Command quick reference

  • cheapclaw config --interactive
  • cheapclaw up
  • cheapclaw status
  • cheapclaw logs --bot-id <bot_id>
  • cheapclaw add-bot
  • cheapclaw start-bot --bot-id <bot_id>
  • cheapclaw stop-bot --bot-id <bot_id>
  • cheapclaw reload-bot --bot-id <bot_id> --prepare-first
  • cheapclaw stop
  • cheapclaw web-status
  • cheapclaw web-start
  • cheapclaw web-stop

Channel credentials

Telegram

  • bot_token

Feishu

  • app_id
  • app_secret
  • verify_token
  • optional: encrypt_key

CheapClaw uses Feishu long connection mode, so it does not require a public webhook endpoint.

WhatsApp Cloud API

  • access_token
  • phone_number_id
  • verify_token

Discord

  • bot_token
  • optional: intents (default 37377)
  • optional: require_mention_in_guild (default true)

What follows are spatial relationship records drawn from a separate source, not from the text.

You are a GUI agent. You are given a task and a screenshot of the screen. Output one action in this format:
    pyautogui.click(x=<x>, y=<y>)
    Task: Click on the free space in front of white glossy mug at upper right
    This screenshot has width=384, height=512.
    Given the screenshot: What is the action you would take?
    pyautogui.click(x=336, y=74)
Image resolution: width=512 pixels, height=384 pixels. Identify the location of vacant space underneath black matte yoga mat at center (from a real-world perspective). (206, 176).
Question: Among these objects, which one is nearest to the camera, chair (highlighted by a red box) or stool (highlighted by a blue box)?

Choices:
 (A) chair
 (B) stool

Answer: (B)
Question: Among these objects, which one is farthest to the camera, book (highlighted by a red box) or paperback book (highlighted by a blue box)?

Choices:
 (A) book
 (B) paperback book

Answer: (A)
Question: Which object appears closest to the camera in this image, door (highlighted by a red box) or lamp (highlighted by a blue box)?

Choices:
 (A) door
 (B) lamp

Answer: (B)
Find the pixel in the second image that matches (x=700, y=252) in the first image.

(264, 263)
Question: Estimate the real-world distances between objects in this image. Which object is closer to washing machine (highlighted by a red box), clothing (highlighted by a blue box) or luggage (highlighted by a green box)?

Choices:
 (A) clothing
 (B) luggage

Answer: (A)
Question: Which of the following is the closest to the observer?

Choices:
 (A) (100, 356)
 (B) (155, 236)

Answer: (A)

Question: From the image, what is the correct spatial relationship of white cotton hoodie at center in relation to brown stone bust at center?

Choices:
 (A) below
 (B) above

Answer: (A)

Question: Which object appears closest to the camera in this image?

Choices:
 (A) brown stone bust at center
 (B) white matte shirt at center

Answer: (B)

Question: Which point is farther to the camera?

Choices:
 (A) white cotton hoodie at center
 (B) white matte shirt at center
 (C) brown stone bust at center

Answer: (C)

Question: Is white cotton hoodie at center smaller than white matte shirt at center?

QQ / WeChat(OneBot v11 bridge)

  • onebot_api_base (e.g. http://127.0.0.1:5700)
  • optional: onebot_access_token
  • optional: onebot_post_secret
  • optional: onebot_self_id

Repository layout

  • cheapclaw_service.py: main service entry
  • tool_runtime_helpers.py: panel, task, and runtime helpers
  • assets/agent_library/: supervisor and worker systems
  • assets/config/: example config files
  • tools_library/: CheapClaw-specific tools
  • skills/: CheapClaw-specific skills
  • web/: dashboard

Notes for separate release

CheapClaw is intended to live in its own repository.

The framework-level changes that made it possible are mostly SDK and runtime improvements in infiagent, especially:

  • SDK task control
  • task snapshotting
  • fresh / resume support
  • tool hooks
  • context hooks
  • skill visibility filtering

If you publish infiagent to PyPI, CheapClaw can then be shipped as a clean separate application repo on top of that package.